Siamo tornati a essere persone bisognose di salvezza; lo eravamo anche prima, ma lo avevamo dimenticato. Ora lo scopriamo nuovamente.

Per questo l’annuncio dell’angelo che ci è nato un Salvatore, cioè che è nato per noi un Salvatore, potrebbe tornare a interessarci, ad avere un senso. Come potrebbe darci serenità il sapere nuovamente che questo Salvatore, che a Natale guardiamo come un “bambino avvolto in fasce, adagiato in una mangiatoia”, porta un nome significativo, Gesù (Dio salva) e che le profezie lo hanno presentato come il Dio-con-noi (l’Emanuele), il Dio che non fa un’apparizione fugace nella storia degli uomini, perché “ha posto la sua casa tra le nostre case”, resta con noi, per riscattare la nostra esistenza dal male che la avvilisce e per restituirle la dignità di un’esistenza umana, libera.
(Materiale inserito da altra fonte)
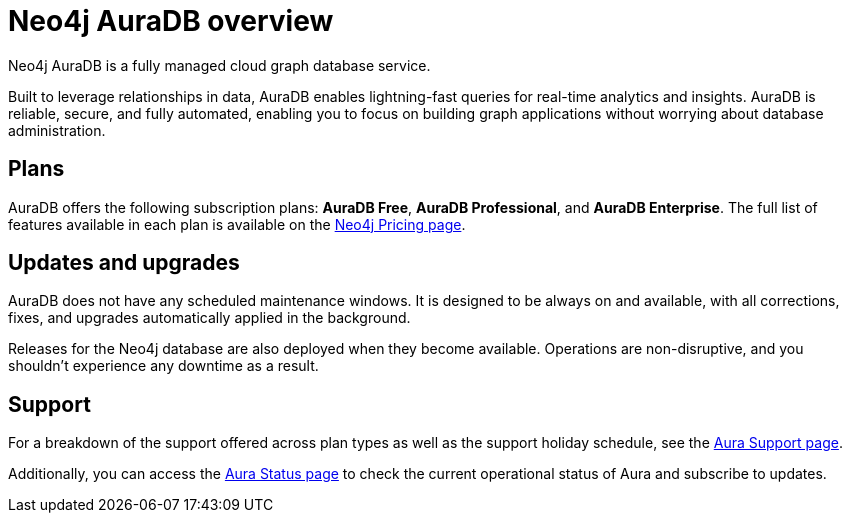 [[auradb]]
= Neo4j AuraDB overview
:description: This section describes how to use Neo4j AuraDB.

Neo4j AuraDB is a fully managed cloud graph database service.

Built to leverage relationships in data, AuraDB enables lightning-fast queries for real-time analytics and insights.
AuraDB is reliable, secure, and fully automated, enabling you to focus on building graph applications without worrying about database administration.

== Plans

AuraDB offers the following subscription plans: *AuraDB Free*, *AuraDB Professional*, and *AuraDB Enterprise*.
The full list of features available in each plan is available on the link:https://neo4j.com/pricing/[Neo4j Pricing page].

== Updates and upgrades

AuraDB does not have any scheduled maintenance windows.
It is designed to be always on and available, with all corrections, fixes, and upgrades automatically applied in the background.

Releases for the Neo4j database are also deployed when they become available.
Operations are non-disruptive, and you shouldn't experience any downtime as a result.

== Support

For a breakdown of the support offered across plan types as well as the support holiday schedule, see the https://support.neo4j.com[Aura Support page].

Additionally, you can access the https://status.neo4j.io/[Aura Status page] to check the current operational status of Aura and subscribe to updates.
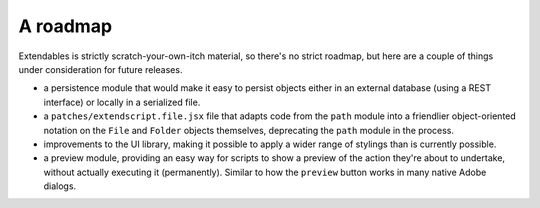 =========
A roadmap
=========

Extendables is strictly scratch-your-own-itch material, so there's no strict roadmap, but here are a couple of things under consideration for future releases.

* a persistence module that would make it easy to persist objects either in an external database (using a REST interface) or locally in a serialized file.
* a ``patches/extendscript.file.jsx`` file that adapts code from the ``path`` module into a friendlier object-oriented notation on the ``File`` and ``Folder`` objects themselves, deprecating the ``path`` module in the process.
* improvements to the UI library, making it possible to apply a wider range of stylings than is currently possible.
* a preview module, providing an easy way for scripts to show a preview of the action they're about to undertake, without actually executing it (permanently). Similar to how the ``preview`` button works in many native Adobe dialogs.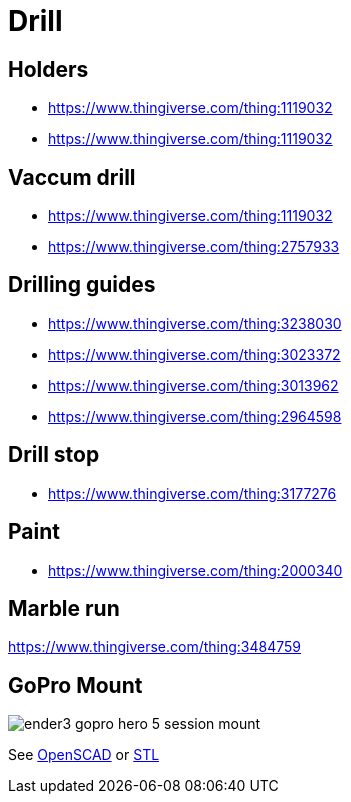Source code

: 
= Drill

== Holders

* link:https://www.thingiverse.com/thing:1119032[]
* link:https://www.thingiverse.com/thing:1119032[]

== Vaccum drill

* link:https://www.thingiverse.com/thing:1119032[]
* link:https://www.thingiverse.com/thing:2757933[]

== Drilling guides

* link:https://www.thingiverse.com/thing:3238030[]
* link:https://www.thingiverse.com/thing:3023372[]
* link:https://www.thingiverse.com/thing:3013962[]
* link:https://www.thingiverse.com/thing:2964598[]

== Drill stop

* link:https://www.thingiverse.com/thing:3177276[]

== Paint

* link:https://www.thingiverse.com/thing:2000340[]

== Marble run

https://www.thingiverse.com/thing:3484759

== GoPro Mount

image:ender3-addon/ender3-gopro-hero-5-session-mount.png[]

See link:ender3-addon/ender3-gopro-hero-5-session-mount.scad[OpenSCAD] or link:ender3-addon/ender3-gopro-hero-5-session-mount.stl[STL]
Potrebbe accadere anche a noi quanto è accaduto al “popolo che camminava nelle tenebre”: vedere una grande luce, sperimentare una gioia raddoppiata.

In questi mesi abbiamo manifestato spesso il desiderio di vedere presto la luce in fondo al tunnel, quando vedevamo alcuni bagliori di questa luce, nella disponibilità del personale sanitario, messa in campo fino alla perdita della propria vita, da parte di molti di loro; nella vicinanza solidale di molte persone di buona volontà che si sono adoperate a garantire il necessario per l’esistenza, a riempire la solitudine e a consolare sofferenze e lutti.

La luce che il bambino di Betlemme ci porta si lascia alimentare anche da questi bagliori. Da parte nostra consentiamo al Figlio di Dio di offrirci la “grande luce” del suo amore che si rende presente nelle vicende, anche in quelle tenebrose, della nostra storia, personale e epocale, che dirada le tenebre del male, soprattutto di quel male che ci rende ciechi nei confronti di ciò di cui abbiamo veramente bisogno e nei confronti della sofferenza delle persone più in difficoltà.